(Dataset entries)
+++++

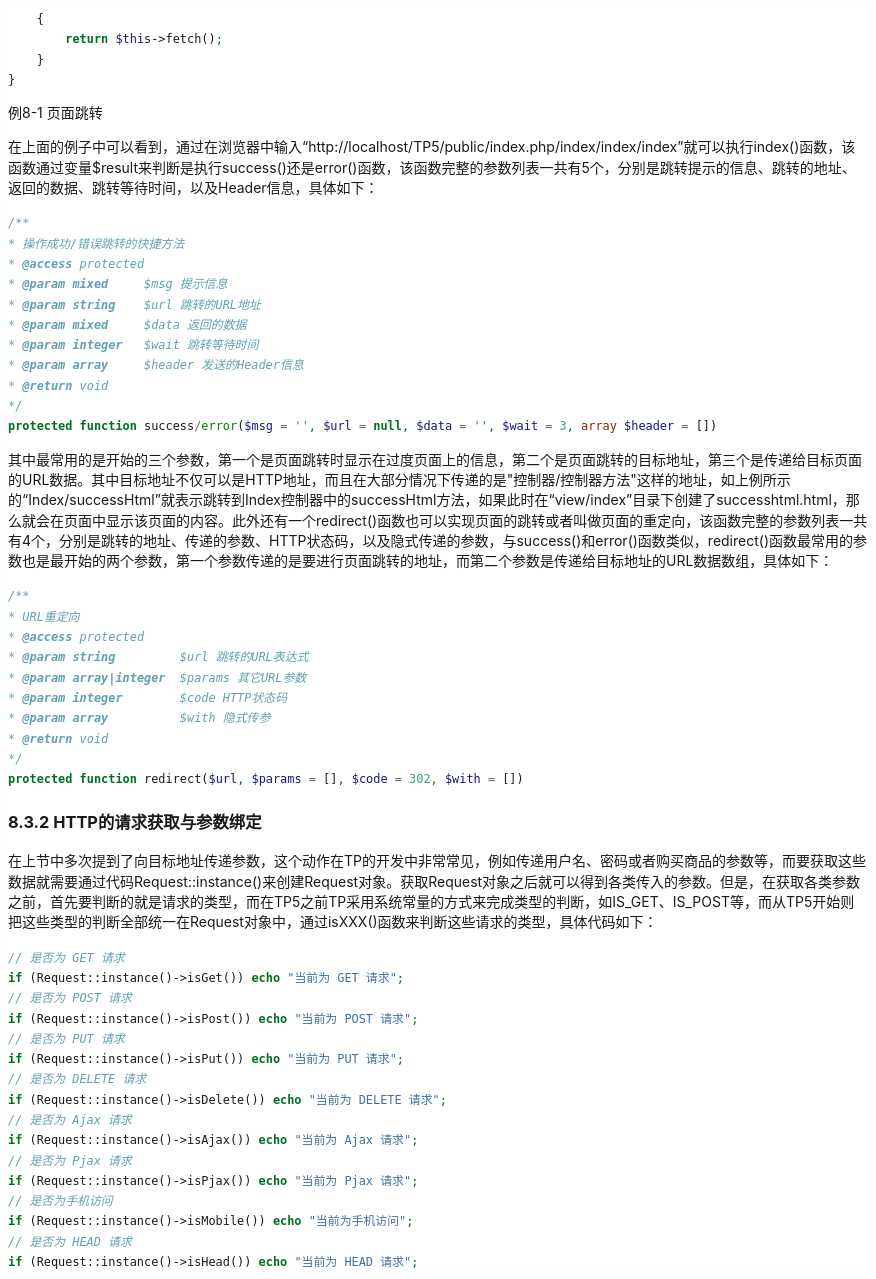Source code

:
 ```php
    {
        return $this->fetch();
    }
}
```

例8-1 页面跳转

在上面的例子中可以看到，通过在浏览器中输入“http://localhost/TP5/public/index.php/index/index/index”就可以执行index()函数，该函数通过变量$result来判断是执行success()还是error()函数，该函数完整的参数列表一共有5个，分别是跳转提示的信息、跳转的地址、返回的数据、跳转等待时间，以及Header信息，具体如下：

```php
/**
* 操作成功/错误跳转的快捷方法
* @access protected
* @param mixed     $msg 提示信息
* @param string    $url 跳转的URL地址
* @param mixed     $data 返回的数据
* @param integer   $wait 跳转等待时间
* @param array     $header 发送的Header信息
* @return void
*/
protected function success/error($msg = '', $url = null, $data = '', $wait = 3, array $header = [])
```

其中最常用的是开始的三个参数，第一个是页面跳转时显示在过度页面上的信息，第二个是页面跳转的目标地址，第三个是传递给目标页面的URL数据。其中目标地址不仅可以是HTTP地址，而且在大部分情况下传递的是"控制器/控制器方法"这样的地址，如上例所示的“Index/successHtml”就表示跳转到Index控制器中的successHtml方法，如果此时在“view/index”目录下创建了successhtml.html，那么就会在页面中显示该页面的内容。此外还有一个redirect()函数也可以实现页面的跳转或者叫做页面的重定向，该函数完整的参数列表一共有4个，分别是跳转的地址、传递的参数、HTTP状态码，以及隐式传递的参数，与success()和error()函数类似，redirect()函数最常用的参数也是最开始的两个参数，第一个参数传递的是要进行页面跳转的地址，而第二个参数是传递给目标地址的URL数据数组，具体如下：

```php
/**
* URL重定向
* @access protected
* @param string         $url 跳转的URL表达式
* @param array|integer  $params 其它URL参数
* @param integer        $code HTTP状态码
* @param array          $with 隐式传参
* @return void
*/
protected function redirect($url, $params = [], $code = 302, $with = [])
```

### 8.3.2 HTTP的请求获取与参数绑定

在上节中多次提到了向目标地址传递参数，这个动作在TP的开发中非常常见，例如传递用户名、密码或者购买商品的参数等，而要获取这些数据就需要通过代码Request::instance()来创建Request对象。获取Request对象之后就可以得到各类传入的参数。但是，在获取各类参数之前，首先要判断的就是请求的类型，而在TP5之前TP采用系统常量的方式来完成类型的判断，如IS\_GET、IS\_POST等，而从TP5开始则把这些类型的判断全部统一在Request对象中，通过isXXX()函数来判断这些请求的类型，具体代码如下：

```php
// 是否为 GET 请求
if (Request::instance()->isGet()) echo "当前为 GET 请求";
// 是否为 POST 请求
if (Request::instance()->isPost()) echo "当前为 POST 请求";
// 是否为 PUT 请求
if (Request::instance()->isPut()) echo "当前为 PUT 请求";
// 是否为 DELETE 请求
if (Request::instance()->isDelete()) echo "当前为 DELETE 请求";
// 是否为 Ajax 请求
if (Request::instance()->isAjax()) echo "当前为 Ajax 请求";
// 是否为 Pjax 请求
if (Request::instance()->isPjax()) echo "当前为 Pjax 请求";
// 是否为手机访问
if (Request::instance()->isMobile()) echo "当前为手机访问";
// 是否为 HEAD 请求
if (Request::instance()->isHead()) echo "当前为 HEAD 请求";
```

+++++

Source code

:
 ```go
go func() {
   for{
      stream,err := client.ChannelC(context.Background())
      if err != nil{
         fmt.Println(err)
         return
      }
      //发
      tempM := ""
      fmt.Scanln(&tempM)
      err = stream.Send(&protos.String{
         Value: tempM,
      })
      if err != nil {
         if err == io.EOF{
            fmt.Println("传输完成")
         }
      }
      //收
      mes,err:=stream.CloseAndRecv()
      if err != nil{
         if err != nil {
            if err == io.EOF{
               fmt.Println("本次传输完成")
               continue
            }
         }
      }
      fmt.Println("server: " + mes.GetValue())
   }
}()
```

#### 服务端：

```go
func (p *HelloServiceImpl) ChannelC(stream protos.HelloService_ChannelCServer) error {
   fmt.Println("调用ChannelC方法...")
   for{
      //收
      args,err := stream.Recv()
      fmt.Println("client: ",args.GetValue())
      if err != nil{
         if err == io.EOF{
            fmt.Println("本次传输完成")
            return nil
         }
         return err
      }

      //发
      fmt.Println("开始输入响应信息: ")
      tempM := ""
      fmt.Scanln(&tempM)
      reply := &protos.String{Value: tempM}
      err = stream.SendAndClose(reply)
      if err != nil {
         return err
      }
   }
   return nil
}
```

+++++

WORK INSTRUCTIONS —
Say how many lines in the data hold the string "Ajax". No other content should accompany the number.

RESPONSE AREA —
2